▶ [What the task requires] The records below should be set down in full, please, without any change.

▶ [Material provided]

______________________________

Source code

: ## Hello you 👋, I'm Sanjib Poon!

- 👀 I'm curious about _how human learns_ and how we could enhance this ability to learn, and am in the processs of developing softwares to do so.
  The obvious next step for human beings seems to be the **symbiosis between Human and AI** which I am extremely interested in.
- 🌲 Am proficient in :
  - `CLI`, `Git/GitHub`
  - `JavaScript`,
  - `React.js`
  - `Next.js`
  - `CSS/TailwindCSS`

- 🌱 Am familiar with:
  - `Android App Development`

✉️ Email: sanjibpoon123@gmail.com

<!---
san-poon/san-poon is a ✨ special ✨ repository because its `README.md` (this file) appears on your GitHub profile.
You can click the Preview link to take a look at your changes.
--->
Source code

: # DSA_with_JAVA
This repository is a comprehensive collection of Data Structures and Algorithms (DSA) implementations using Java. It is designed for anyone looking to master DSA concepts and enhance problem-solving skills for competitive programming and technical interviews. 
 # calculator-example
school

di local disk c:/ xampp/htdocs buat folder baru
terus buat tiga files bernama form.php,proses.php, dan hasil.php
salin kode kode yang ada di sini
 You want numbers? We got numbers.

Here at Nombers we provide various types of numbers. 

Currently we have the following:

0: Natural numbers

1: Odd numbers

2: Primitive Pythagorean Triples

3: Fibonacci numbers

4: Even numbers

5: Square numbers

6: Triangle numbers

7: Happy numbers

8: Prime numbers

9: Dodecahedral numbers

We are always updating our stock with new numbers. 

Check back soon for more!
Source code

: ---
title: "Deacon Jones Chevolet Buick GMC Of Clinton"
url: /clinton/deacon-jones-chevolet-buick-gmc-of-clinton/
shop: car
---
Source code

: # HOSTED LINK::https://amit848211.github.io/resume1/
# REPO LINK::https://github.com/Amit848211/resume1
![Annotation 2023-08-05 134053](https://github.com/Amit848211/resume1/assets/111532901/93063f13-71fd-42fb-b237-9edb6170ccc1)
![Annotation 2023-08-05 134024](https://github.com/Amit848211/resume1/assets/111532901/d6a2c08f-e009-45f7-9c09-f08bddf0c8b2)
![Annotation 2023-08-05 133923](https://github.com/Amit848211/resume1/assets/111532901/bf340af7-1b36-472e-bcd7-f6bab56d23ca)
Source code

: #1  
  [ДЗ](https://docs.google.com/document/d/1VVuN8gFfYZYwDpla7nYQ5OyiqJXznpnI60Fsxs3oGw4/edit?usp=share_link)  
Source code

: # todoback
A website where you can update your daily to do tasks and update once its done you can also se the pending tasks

______________________________

▶ [Written answer]
Source code

: ## Hello you 👋, I'm Sanjib Poon!

- 👀 I'm curious about _how human learns_ and how we could enhance this ability to learn, and am in the processs of developing softwares to do so.
  The obvious next step for human beings seems to be the **symbiosis between Human and AI** which I am extremely interested in.
- 🌲 Am proficient in :
  - `CLI`, `Git/GitHub`
  - `JavaScript`,
  - `React.js`
  - `Next.js`
  - `CSS/TailwindCSS`

- 🌱 Am familiar with:
  - `Android App Development`

✉️ Email: sanjibpoon123@gmail.com

<!---
san-poon/san-poon is a ✨ special ✨ repository because its `README.md` (this file) appears on your GitHub profile.
You can click the Preview link to take a look at your changes.
--->
Source code

: # DSA_with_JAVA
This repository is a comprehensive collection of Data Structures and Algorithms (DSA) implementations using Java. It is designed for anyone looking to master DSA concepts and enhance problem-solving skills for competitive programming and technical interviews. 
 # calculator-example
school

di local disk c:/ xampp/htdocs buat folder baru
terus buat tiga files bernama form.php,proses.php, dan hasil.php
salin kode kode yang ada di sini
 You want numbers? We got numbers.

Here at Nombers we provide various types of numbers. 

Currently we have the following:

0: Natural numbers

1: Odd numbers

2: Primitive Pythagorean Triples

3: Fibonacci numbers

4: Even numbers

5: Square numbers

6: Triangle numbers

7: Happy numbers

8: Prime numbers

9: Dodecahedral numbers

We are always updating our stock with new numbers. 

Check back soon for more!
Source code

: ---
title: "Deacon Jones Chevolet Buick GMC Of Clinton"
url: /clinton/deacon-jones-chevolet-buick-gmc-of-clinton/
shop: car
---
Source code

: # HOSTED LINK::https://amit848211.github.io/resume1/
# REPO LINK::https://github.com/Amit848211/resume1
![Annotation 2023-08-05 134053](https://github.com/Amit848211/resume1/assets/111532901/93063f13-71fd-42fb-b237-9edb6170ccc1)
![Annotation 2023-08-05 134024](https://github.com/Amit848211/resume1/assets/111532901/d6a2c08f-e009-45f7-9c09-f08bddf0c8b2)
![Annotation 2023-08-05 133923](https://github.com/Amit848211/resume1/assets/111532901/bf340af7-1b36-472e-bcd7-f6bab56d23ca)
Source code

: #1  
  [ДЗ](https://docs.google.com/document/d/1VVuN8gFfYZYwDpla7nYQ5OyiqJXznpnI60Fsxs3oGw4/edit?usp=share_link)  
Source code

: # todoback
A website where you can update your daily to do tasks and update once its done you can also se the pending tasks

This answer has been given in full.